LOCAL artists and a group of Wearside youngsters have been inspired by the forthcoming Leonardo Da Vinci exhibition to create their own Mackem Mona Lisas.

The much-anticipated Leonardo da Vinci: A Life in Drawing exhibition arrives at Sunderland Museum & Winter Gardens next month. The exhibition will feature 12 drawings from the Italian master and is part of a national tour to mark the 500th anniversary of his death. Sunderland is one of 12 UK venues chosen by Royal Collection Trust to simultaneously host the exhibition, which will feature a total of 144 of Leonardo drawings.

Sunderland artist Ian Potts has been working with members of his Fulwell Library Art Group (FLAG) and young people from the Southwick Neighbourhood Youth Project (SNYP) to create their own versions of one of Leonardo’s great masterpieces, the Mona Lisa.

FLAG members painted their own versions of the famous artwork. Among them were Davy Robson who created his own LS Lowry version of the painting and Sue Martin, who painted the Mona Lisa as former BBC News Chief Reporter Kate Adie, who grew up in Sunderland.

Ian said: “FLAG has only recently been formed and I thought this was a great project for them to start with – what they’ve produced in only a few short weeks is remarkable really. We’ve all been inspired by the extraordinary work of Leonardo and I think everyone in the group will be attending the exhibition when it arrives.

“The young people of SNYP have been a joy to work with and we created versions of the Mona Lisa using items and plastics we found washed up on the beach, as well as everyday items we found in homes.”

Ruth Oxley, Project Co-ordinator at SNYP said the youngsters had very much enjoyed the sessions with Ian: “They had a great time and loved working with the different materials they’d found.”
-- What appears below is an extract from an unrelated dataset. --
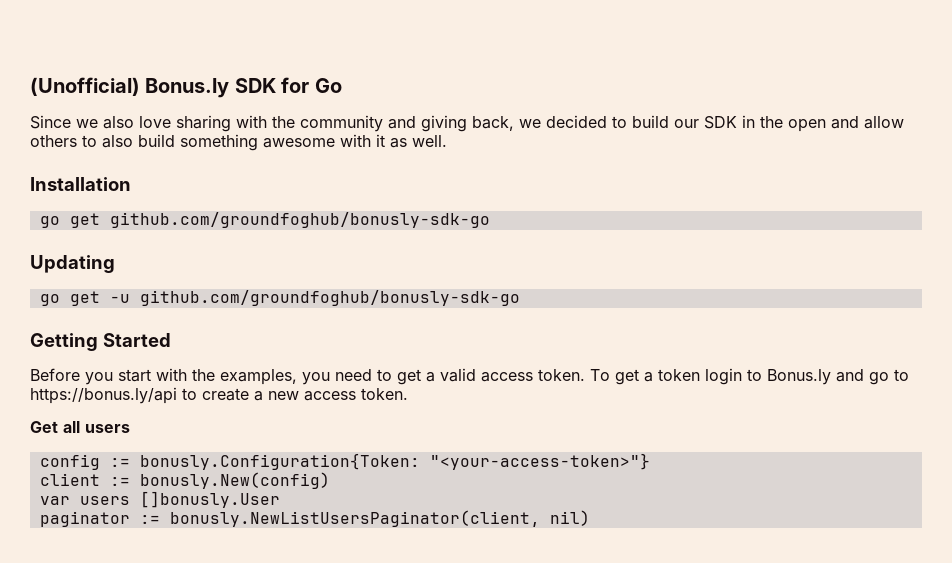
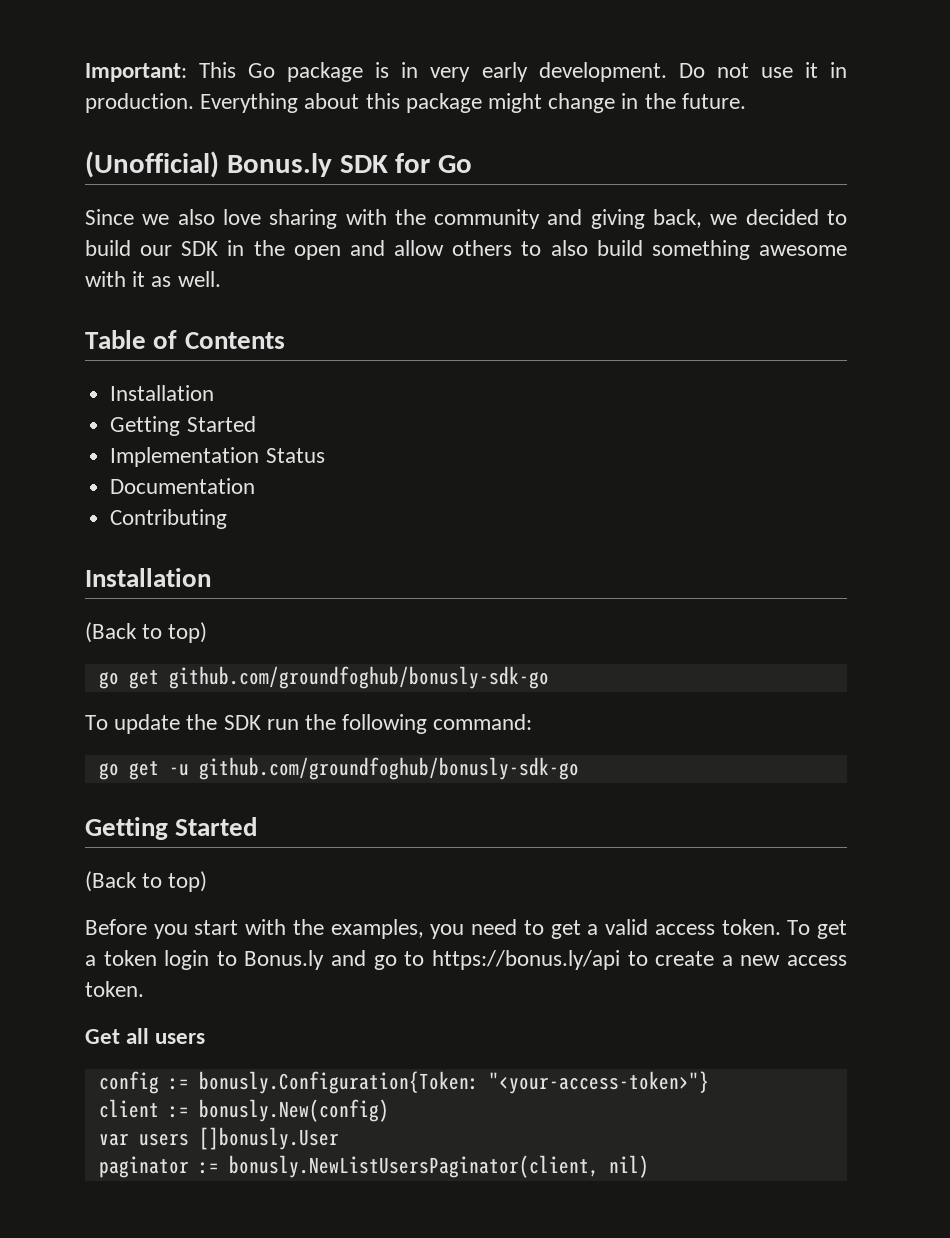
(30, 86) none -> [85,62,848,82] [85,93,746,113] Important: This Go package is in very early development. Do not use it in production. Everything about this package might change in the future. //
[30,177,131,191] [39,212,490,228] [30,255,115,273] Installation // go get github.com/groundfoghub/bonusly-sdk-go // Updating -> [85,330,285,349] [110,385,215,401] [110,416,256,436] [110,447,325,467] [110,478,256,494] [110,509,228,529] [85,568,211,587] [85,622,208,643] [98,666,549,689] [85,714,533,734] Table of Contents // Installation // Getting Started // Implementation Status // Documentation // Contributing // Installation // (Back to top) // go get github.com/groundfoghub/bonusly-sdk-go // To update the SDK run the following command:
(171, 340) none -> [85,871,208,892] // (Back to top)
The artwork produced by FLAG and SNYP were exhibited at Mackie’s Corner last weekend. (Jan 19 and 20). Mackie’s Corner is to be developed as part of the wider development of the Hutchinson buildings, but in the meantime, the space has been donated to Sunderland Culture to help bring more art into the city centre.  The Mackie’s Corner project has been funded through National Lottery funding from the Great Place Scheme, a joint fund from Arts Council England and Heritage Lottery Fund (thanks to the generosity of National Lottery players) to put arts, culture and heritage at the heart of communities.

Jo Cunningham, Exhibitions, Collections and Archive Manager at Sunderland Museum, added: “It’s great to see so many different groups and projects that have been inspired by the forthcoming Leonardo exhibition – it really seems to have captured the imagination.”

Councillor Stuart Porthouse, Cabinet Member for Housing and Regeneration at Sunderland City Council, said: “Mackie’s Corner holds a very special place in the hearts of Sunderland people and it’s fantastic to see this historic building being used again for this imaginative project.”

Following the exhibitions at the 12 venues, the drawings will be brought together to form part of an exhibition at The Queen’s Gallery, Buckingham Palace, the largest exhibition of Leonardo’s work in more than 65 years. A selection of 80 drawings will then travel to The Queen’s Gallery, Palace of Holyroodhouse in November.

Tickets for Leonardo da Vinci: A Life in Drawing, costing £2.50, can be pre-booked online by visiting or at Sunderland Museum & Winter Gardens’ reception during opening hours. Entry for under-16s is free, but they will need a ticket.

For information and updates on the supporting activities and events, log on to the museum’s website or check social media using the hashtags #SunderlandLeo and #Leonardo500.

FLAG meets every Wednesday between 10am and noon and new members would be welcome.

The Mona Lisa is a half-length portrait painting that has been described as “the best known, the most visited, the most written about, the most sung about, the most parodied work of art in the world.” It is also one of the most valuable paintings in the world and thought to portray Lisa Gherardini, the wife of Francesco del Giocondo. It had been believed to have been painted between 1503 and 1506 but recent research suggests it may have been later. The painting is on permanent display at the Louvre Museum in Paris.